Samai Wongsuwan était parti de chez lui en prévenant sa femme qu'il ne rentrerait pas tant que le gouvernement thaïlandais subsisterait. Aujourd'hui il est mort, mais d'autres «chemises rouges» ont repris le chemin de la rue pour réclamer des élections immédiates.

Lors des manifestations des «chemises rouges» antigouvernementales au printemps à Bangkok, Samai avait été blessé par balle.

Après quelques mois chez lui à Chiang Mai, bastion des «rouges» dans le nord du pays, il avait de nouveau quitté sa maison. Avant que son corps ne soit retrouvé en octobre sur les lieux d'une explosion près de Bangkok, dans laquelle trois autres personnes ont été tuées.

Buakam Muangma ne croit pas que son mari Samai, qui avait loué la chambre où la bombe aurait été accidentellement déclenchée, était capable de fabriquer un tel engin.

Mais il n'était plus le même après la crise qui a fait plus de 90 morts et 1900 blessés entre mars et mai, reconnaît cette femme de 44 ans. «Il a vu des soldats tirer sur des gens alors il est rentré avec un sentiment de haine envers les militaires».
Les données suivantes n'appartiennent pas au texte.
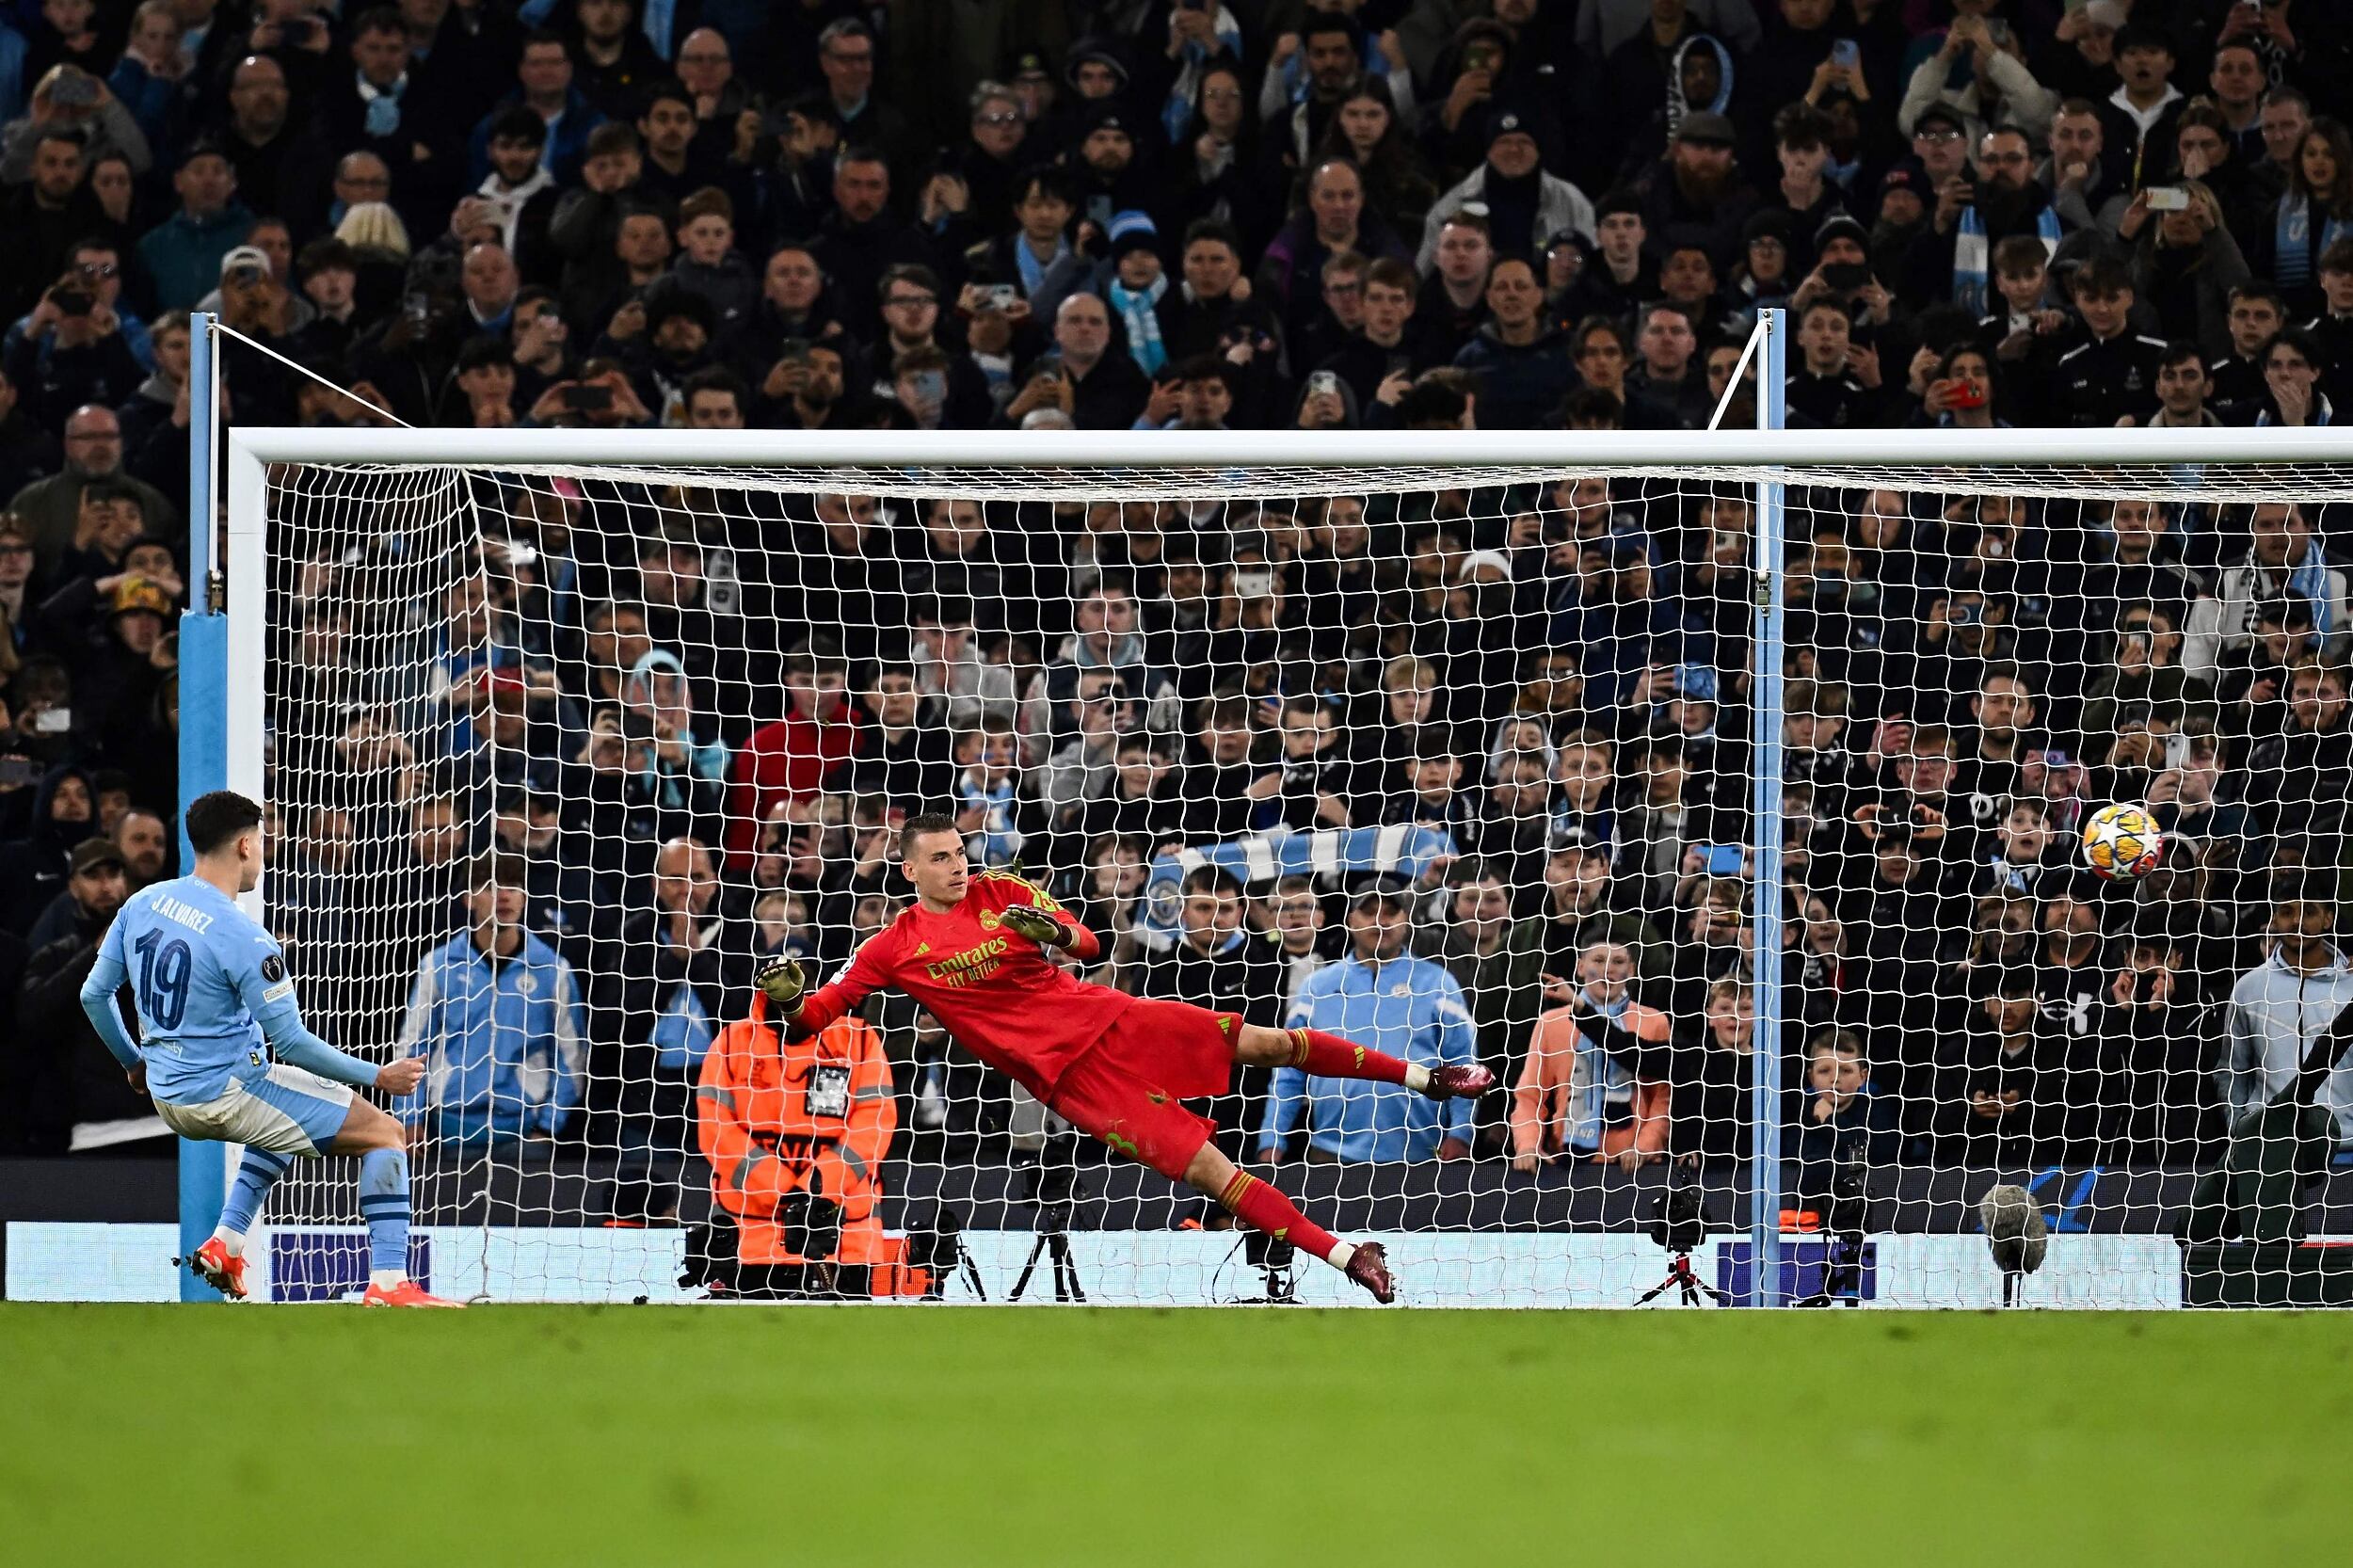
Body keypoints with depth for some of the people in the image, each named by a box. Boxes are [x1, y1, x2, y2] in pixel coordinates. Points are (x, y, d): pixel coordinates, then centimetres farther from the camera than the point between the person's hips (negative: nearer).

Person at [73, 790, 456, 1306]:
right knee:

Ces manifestations ont mis en lumière les profondes divisions de la société thaïlandaise entre les élites de Bangkok gravitant autour du palais royal et les masses rurales et urbaines défavorisées qui s'estiment exclues du pouvoir.

Et s'il y a eu une accalmie ces derniers temps, une nouvelle explosion de violence est à craindre en 2011.
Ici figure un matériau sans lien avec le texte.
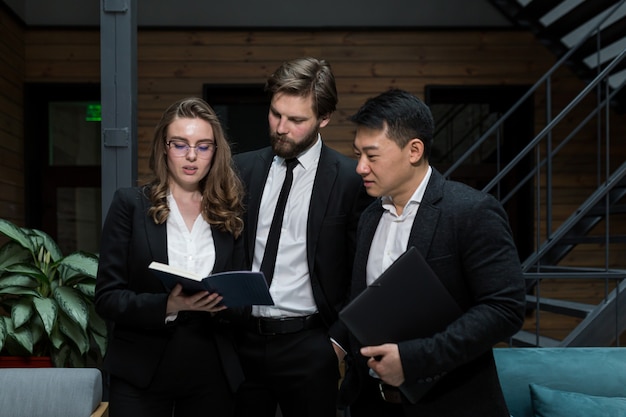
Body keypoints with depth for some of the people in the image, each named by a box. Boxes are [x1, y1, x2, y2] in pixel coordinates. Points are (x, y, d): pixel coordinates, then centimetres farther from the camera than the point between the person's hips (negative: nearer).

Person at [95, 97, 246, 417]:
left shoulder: (229, 213, 4)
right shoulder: (130, 204, -4)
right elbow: (107, 297, -7)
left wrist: (225, 301, -12)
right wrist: (169, 305, -21)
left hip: (213, 374, 3)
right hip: (141, 373, -2)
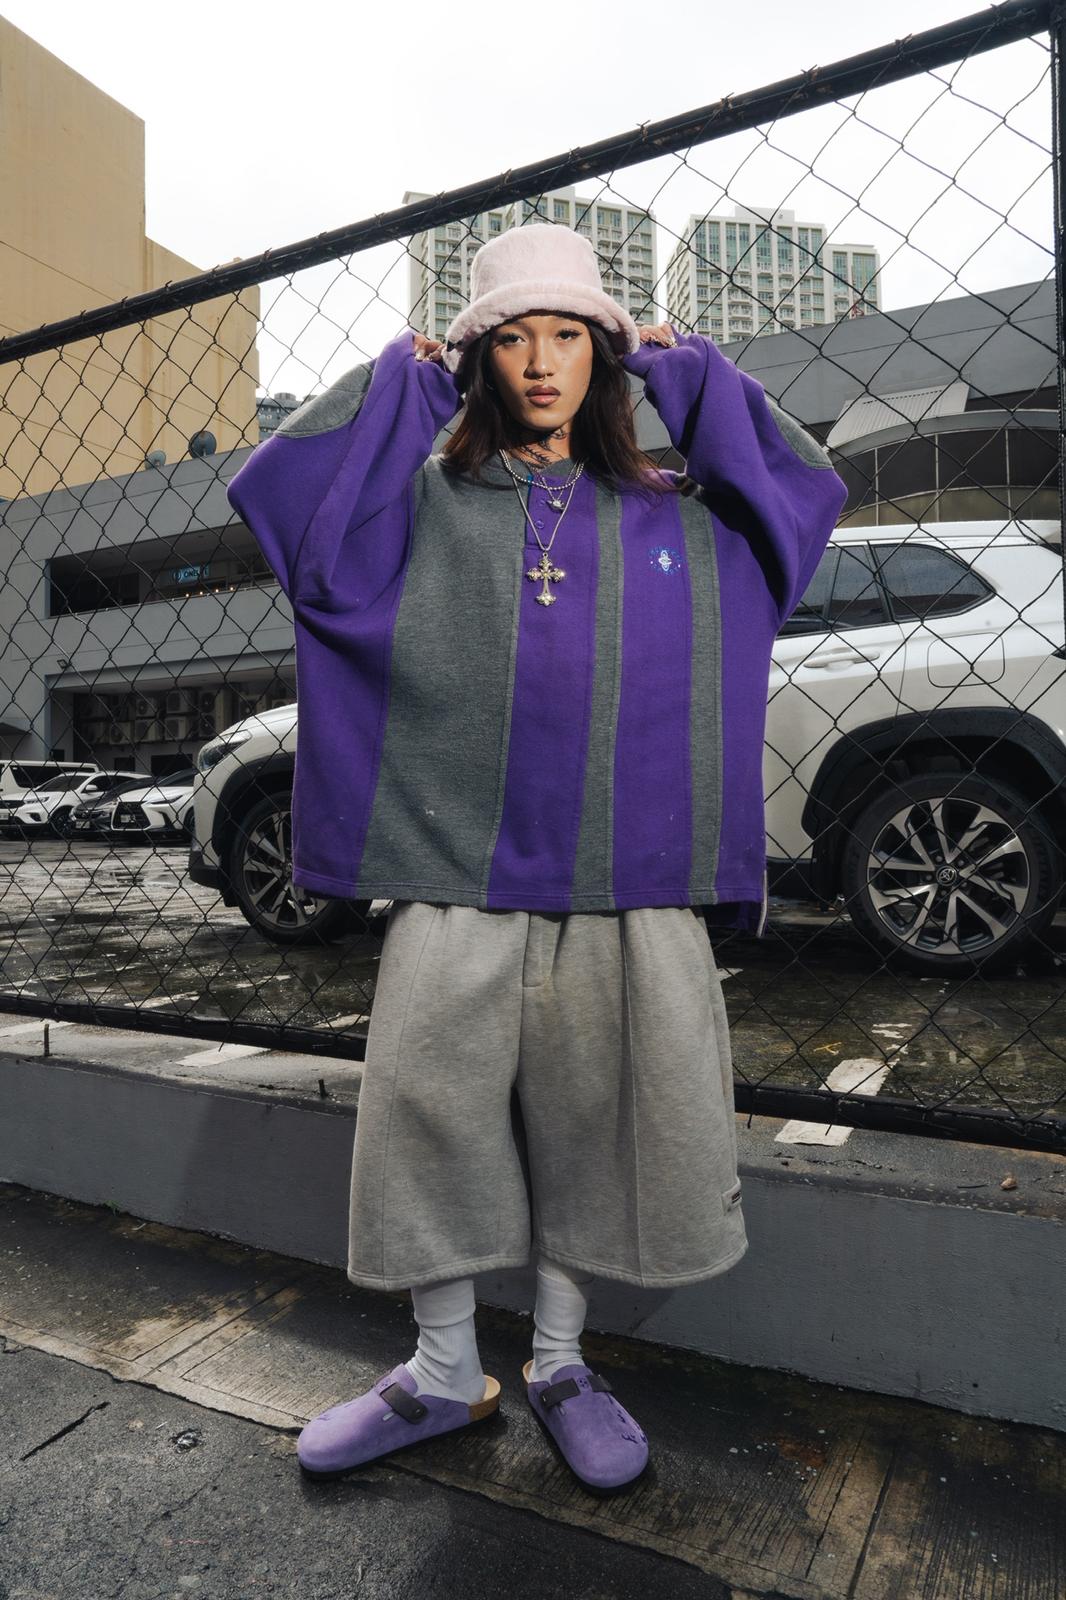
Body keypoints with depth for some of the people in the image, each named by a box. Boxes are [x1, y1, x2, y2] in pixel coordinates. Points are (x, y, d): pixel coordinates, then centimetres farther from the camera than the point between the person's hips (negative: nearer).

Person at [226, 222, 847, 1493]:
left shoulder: (671, 517, 16)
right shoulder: (428, 505, 11)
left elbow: (802, 487, 14)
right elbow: (279, 487, 3)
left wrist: (687, 373, 16)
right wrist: (399, 378, 9)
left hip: (625, 879, 2)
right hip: (458, 869, -1)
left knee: (593, 1122, 7)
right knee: (431, 1110, 2)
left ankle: (558, 1363, 31)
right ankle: (444, 1374, 25)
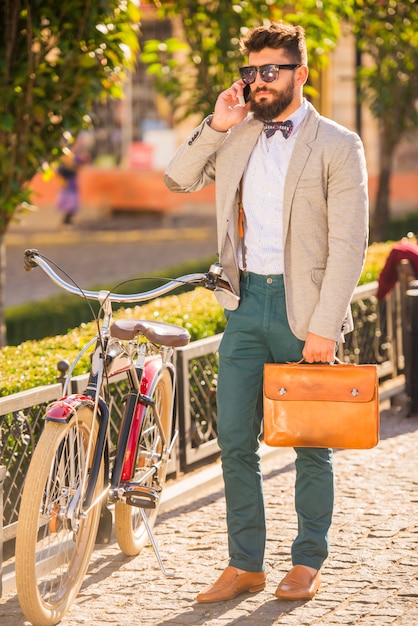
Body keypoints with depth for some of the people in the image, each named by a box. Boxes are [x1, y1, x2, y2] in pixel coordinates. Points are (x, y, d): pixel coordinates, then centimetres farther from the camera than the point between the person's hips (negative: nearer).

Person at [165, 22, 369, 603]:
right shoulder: (239, 137, 10)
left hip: (302, 306, -5)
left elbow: (349, 244, -10)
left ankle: (308, 562, 19)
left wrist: (324, 326, -16)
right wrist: (215, 127, 2)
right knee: (235, 440, 4)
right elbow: (178, 180, 15)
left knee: (311, 443, 6)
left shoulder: (338, 146, -6)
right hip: (245, 301, 5)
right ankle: (245, 564, 14)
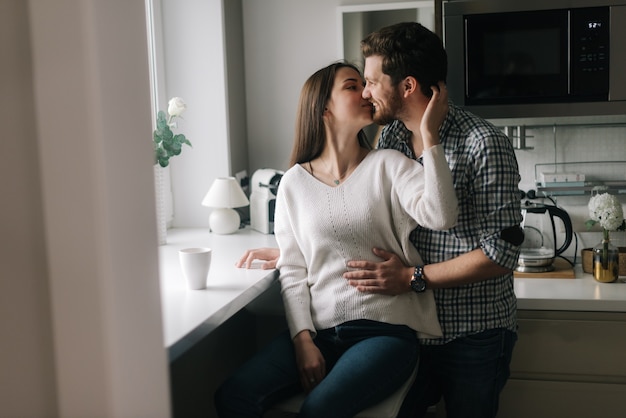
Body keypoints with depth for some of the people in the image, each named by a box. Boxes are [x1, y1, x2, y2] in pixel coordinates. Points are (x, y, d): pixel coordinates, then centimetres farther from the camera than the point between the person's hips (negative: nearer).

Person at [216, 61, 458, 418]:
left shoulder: (388, 165, 1)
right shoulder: (295, 181, 7)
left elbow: (440, 216, -17)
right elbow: (293, 272, 6)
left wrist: (429, 135, -20)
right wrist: (303, 340, -6)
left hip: (386, 330, -2)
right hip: (318, 329, 2)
«Les rouges se déchaînent parce qu'ils ont été privés du droit électoral et exclus», estime Thitinan Pongsudhirak, professeur de sciences politiques à l'université Chulalongkorn de Bangkok.
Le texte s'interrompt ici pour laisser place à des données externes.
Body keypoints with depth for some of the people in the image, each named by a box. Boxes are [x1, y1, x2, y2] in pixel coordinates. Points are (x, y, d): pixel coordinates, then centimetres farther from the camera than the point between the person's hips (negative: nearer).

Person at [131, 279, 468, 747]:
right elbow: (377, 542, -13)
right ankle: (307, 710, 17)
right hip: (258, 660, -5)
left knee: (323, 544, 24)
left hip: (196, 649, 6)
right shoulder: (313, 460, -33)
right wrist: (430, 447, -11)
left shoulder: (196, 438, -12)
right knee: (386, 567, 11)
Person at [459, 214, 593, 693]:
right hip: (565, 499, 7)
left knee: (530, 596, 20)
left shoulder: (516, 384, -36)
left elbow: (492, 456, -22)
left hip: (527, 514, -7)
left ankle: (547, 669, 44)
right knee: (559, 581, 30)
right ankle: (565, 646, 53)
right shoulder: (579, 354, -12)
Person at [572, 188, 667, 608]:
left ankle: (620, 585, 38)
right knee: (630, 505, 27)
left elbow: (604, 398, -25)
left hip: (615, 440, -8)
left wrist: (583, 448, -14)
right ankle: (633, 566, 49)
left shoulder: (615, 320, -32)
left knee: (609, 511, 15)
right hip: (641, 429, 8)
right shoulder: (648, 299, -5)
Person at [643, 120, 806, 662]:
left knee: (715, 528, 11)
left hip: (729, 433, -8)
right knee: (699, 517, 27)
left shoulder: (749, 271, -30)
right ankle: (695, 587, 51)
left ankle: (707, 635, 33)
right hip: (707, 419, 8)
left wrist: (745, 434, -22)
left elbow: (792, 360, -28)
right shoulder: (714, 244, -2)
«La répression, sans discussion, ne mènera qu'à envenimer la situation et à plus de désenchantement, ce qui peut soulever une véritable révolte populaire», continue-t-il.

Mais pour le porte-parole du gouvernement Panitan Wattanayagorn, le pays revient au contraire à la normale après l'abrogation il y a quelques jours dans la capitale de l'état d'urgence qui donnait des pouvoirs accrus aux forces de sécurité.

La plupart des leaders des «chemises rouges» sont toujours en prison, accusés de terrorisme, ou en fuite.

Mais sept mois après la fin de la crise la plus grave qu'ait connue la Thaïlande moderne, le mouvement semble reprendre des forces.

Le dernier rassemblement à Bangkok en décembre a attiré près de 10 000 «rouges» qui prévoient de manifester désormais deux fois par mois contre le gouvernement.

La nouvelle présidente des «rouges» Thida Thavornseth appelait malgré tout récemment à remplir le vide au sommet du mouvement pour éviter la violence.

Sans direction, «l'anarchie va se développer (...) Quelque chose de grave pourrait se produire», prévenait-elle, insistant pour un mouvement «pacifique».

Des élections législatives devraient avoir lieu en 2011. Une situation potentiellement explosive dans un pays instable depuis le coup d'État de 2006 qui a renversé Thaksin Shinawatra, ancien magnat des télécommunications en exil toujours soutenu par de nombreux «rouges».

Le niveau de danger est faible pour l'instant, selon une source policière du nord du pays.

Mais on ne peut être sûr de rien, notamment avec le sentiment d'injustice provoqué par de récentes décisions de justice en faveur du Parti démocrate au pouvoir, ajoute-t-elle. «Peut-être que (les rouges) sont déçus, peut-être qu'ils vont être en colère».

À Chiang Mai, Sucha Channam, également blessé par balle au printemps aux côtés de Samai, est effectivement «en colère». «Mais je ne veux pas me venger», assure-t-il, en se préparant pour une nouvelle manifestation.